Sanofi ne livrera pas ses vaccins contre le Covid-19 avant la fin de l’année 2021. Vendredi 11 décembre, le laboratoire pharmaceutique français et son partenaire britannique GlaxoSmithKline (GSK) ont annoncé un retard dans le développement de leur vaccin adjuvanté à protéine recombinante. Initialement, les deux entreprises prévoyaient une mise à disposition au début du deuxième semestre 2021.

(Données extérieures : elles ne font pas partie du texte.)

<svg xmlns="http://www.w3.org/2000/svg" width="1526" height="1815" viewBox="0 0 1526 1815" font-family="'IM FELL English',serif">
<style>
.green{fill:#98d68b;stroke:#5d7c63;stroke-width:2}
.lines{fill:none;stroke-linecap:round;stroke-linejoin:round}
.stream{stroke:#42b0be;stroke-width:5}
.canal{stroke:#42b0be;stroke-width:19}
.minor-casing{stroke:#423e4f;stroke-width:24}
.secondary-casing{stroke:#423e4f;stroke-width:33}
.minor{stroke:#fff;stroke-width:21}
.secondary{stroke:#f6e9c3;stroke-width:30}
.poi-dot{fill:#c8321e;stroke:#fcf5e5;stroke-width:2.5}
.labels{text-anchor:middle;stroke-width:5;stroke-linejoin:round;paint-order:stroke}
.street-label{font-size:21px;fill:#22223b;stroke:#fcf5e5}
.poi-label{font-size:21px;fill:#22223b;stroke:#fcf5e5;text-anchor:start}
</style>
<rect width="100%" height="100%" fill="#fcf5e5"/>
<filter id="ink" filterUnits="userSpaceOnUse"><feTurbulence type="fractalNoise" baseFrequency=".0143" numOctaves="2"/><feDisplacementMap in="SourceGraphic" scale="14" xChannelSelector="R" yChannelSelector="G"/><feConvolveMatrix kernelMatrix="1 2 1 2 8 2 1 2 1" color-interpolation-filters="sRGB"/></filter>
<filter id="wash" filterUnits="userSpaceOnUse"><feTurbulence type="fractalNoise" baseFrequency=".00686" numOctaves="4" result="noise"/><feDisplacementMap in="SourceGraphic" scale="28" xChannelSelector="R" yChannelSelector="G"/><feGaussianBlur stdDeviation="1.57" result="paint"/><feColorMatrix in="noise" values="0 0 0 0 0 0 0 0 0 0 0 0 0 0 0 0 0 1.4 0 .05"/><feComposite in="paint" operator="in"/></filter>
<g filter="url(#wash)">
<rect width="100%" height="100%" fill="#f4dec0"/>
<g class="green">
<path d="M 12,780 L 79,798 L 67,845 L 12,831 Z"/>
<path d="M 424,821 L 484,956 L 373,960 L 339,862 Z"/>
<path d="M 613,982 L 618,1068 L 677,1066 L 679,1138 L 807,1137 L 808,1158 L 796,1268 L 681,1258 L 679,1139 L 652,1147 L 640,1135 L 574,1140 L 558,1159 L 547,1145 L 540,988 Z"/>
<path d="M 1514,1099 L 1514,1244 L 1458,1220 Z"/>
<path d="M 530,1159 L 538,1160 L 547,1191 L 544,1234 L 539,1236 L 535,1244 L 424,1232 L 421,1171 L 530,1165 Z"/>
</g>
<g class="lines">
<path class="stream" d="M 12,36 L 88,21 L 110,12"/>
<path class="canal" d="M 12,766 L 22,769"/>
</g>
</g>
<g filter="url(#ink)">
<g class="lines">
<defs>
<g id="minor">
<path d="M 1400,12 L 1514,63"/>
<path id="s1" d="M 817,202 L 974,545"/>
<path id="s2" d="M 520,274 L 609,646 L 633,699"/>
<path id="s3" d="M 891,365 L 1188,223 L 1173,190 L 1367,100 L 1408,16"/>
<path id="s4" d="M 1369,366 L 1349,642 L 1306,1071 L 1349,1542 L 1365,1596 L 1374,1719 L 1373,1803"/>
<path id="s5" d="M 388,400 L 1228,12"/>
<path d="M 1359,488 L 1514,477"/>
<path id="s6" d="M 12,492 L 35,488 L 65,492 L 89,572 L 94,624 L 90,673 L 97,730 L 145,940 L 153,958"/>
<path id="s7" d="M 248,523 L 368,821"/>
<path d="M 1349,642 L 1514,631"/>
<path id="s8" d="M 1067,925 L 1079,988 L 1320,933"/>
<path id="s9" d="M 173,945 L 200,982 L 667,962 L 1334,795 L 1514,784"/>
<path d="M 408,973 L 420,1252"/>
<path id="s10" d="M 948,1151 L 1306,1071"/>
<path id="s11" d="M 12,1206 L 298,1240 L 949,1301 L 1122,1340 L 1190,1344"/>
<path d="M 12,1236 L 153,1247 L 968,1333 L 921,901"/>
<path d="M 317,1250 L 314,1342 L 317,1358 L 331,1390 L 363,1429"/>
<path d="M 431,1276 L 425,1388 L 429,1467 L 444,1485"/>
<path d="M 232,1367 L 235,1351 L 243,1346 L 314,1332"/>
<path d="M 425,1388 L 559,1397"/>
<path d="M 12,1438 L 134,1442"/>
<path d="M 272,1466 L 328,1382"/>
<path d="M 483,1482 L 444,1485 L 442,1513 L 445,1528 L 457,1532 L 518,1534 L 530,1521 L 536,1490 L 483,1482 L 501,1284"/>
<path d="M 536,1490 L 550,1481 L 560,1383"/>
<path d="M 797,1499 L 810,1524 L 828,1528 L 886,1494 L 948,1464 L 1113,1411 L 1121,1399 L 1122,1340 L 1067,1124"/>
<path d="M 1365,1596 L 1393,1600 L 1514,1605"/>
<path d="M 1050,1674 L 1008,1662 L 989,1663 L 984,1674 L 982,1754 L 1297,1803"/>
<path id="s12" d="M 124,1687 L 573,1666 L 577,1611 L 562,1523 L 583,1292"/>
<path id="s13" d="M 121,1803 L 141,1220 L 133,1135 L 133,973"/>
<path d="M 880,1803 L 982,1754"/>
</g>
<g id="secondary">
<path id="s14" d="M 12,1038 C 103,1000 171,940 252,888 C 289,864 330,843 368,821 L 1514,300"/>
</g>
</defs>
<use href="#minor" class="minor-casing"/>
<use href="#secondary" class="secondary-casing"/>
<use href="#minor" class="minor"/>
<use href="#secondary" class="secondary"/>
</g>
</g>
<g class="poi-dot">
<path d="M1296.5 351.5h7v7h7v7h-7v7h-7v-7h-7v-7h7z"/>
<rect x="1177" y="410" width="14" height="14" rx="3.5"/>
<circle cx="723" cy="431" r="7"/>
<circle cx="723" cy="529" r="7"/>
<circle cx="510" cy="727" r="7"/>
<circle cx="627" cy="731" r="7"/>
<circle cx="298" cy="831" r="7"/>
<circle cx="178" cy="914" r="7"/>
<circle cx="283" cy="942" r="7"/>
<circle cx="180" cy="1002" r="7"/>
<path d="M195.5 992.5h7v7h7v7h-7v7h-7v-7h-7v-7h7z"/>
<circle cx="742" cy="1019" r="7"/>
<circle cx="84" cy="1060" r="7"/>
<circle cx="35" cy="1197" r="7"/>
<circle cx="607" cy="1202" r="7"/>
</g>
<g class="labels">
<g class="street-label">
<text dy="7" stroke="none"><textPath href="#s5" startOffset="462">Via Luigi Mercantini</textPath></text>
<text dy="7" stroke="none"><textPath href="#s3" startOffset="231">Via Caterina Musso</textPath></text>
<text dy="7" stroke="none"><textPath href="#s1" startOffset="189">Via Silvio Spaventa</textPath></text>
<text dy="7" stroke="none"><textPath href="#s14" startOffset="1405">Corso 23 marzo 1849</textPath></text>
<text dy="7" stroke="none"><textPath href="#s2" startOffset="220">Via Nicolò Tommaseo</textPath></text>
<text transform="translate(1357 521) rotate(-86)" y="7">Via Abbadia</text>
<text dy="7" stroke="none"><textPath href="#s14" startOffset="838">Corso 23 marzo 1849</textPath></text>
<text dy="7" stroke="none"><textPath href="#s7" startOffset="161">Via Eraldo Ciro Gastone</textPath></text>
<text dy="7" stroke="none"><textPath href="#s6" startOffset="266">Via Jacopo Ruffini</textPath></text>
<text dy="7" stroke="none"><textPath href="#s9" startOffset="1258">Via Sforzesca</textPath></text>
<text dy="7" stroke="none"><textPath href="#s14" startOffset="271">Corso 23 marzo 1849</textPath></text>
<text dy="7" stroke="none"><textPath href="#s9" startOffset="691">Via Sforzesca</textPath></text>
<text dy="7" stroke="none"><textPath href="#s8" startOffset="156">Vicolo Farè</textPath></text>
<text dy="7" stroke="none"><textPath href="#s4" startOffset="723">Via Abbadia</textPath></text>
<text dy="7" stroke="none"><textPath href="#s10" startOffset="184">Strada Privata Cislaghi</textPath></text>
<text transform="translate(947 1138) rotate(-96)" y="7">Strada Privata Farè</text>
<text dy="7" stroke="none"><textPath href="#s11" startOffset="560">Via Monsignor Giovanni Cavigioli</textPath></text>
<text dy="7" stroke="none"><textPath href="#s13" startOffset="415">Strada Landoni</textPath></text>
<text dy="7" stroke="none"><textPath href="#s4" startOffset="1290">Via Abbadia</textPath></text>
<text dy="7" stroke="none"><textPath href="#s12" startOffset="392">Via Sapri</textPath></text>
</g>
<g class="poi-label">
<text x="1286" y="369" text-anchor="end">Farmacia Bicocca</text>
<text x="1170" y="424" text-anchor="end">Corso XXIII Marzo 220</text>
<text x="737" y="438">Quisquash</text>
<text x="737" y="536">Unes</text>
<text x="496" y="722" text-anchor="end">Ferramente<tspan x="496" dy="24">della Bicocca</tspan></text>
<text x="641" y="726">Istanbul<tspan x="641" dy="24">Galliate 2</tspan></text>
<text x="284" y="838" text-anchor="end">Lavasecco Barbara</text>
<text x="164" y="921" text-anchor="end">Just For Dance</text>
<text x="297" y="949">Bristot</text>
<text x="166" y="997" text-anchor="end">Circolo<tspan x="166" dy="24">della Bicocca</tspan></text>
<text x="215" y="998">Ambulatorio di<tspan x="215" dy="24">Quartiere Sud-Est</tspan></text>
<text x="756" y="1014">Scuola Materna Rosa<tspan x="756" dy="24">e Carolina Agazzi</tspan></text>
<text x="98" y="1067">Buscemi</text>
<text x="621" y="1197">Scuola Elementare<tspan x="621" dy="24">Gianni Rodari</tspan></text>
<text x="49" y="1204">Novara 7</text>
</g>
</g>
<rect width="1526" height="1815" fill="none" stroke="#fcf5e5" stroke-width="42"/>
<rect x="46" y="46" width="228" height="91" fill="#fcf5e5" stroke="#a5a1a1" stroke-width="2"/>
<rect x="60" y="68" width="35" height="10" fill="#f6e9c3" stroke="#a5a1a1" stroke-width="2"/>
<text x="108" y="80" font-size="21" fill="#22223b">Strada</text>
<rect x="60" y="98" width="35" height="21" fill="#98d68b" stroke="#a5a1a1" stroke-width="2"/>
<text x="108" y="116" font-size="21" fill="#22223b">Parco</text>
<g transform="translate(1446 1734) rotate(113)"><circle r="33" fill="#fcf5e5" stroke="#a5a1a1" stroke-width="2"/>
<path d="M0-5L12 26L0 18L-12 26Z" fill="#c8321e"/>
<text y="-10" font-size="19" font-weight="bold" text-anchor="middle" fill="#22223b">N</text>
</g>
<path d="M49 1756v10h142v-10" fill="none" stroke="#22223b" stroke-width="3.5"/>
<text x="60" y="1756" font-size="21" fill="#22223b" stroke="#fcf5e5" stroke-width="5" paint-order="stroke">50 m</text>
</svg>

Des résultats cliniques moins bons qu’espéré
Sanofi et GSK justifient cette décision par des résultats intermédiaires moins bons qu’espéré lors de l'essai clinique de phase I/II mené sur 441 participants sur 10 sites aux Etats-Unis. Chez les personnes âgées de 18 à 49 ans, les deux laboratoires notent “une réponse immunitaire comparable à celle des patients qui se sont rétablis d’une infection Covid-19”, avec des taux d'apparition d'anticorps neutralisants chez 89,6% des participants. En revanche, les données récoltées ont montré “une faible réponse immunitaire chez les adultes plus âgés”. Ce taux se limitait en effet à 85% pour les participants de plus de 50 ans et chutait à 62,5% pour les plus de 60 ans. “Les résultats de l’étude ne sont pas à la hauteur de nos espérances”, commente dans un communiqué le président de GSK Vaccines, Roger Connor.
Selon les deux laboratoires, cette faible réponse immunitaire chez les patients plus âgés pourrait être liée à une concentration insuffisante d’antigènes. Ils prévoient donc de mener une étude de phase IIb avec une formulation d’antigène améliorée.
Sanofi prend du retard dans la course internationale
Cette correction va décaler tout le calendrier des deux groupes. Cet essai clinique de phase IIb, qui n'était pas initialement prévu, doit désormais débuter en février 2021 tandis que la phase III serait repoussée au deuxième trimestre 2021. Si Sanofi et GSK obtiennent des résultats positifs, les demandes d’approbation aux autorités pourraient être soumises au deuxième semestre 2021, “ce qui aura pour effet de reporter au quatrième trimestre de 2021 la mise à disposition potentielle du vaccin”.
Cette annonce constitue un revers pour Sanofi et GSK alors que d’autres laboratoires ont commencé leur campagne de vaccination à l’étranger. Sanofi et GSK ont misé sur une technologie de protéines recombinantes tandis que les laboratoires les plus avancés dans la course au vaccin ont parié sur la méthode novatrice de l’ARN messager. Sanofi développe tout de même un vaccin expérimental de ce type en partenariat avec la biotech américaine Translate Bio. L’approbation éventuelle de ce composé est prévue “au plus tôt” au deuxième semestre de 2021.
Malgré ce retard, Sanofi défend la stratégie privilégiée avec GSK. “La technologie recombinante permet une formulation stable dans des conditions de température applicables aux vaccins classiques, de générer des réponses immunitaires élevées et soutenues et de prévenir potentiellement la transmission du virus”, argumente le géant pharmaceutique français.
Sanofi ne précise pas l’impact de cette annonce pour la production du vaccin. Auparavant, le laboratoire souhaitait produire jusqu'à un milliard de doses en 2021, dont plusieurs centaines de millions ont déjà été commandées par l’Union européenne.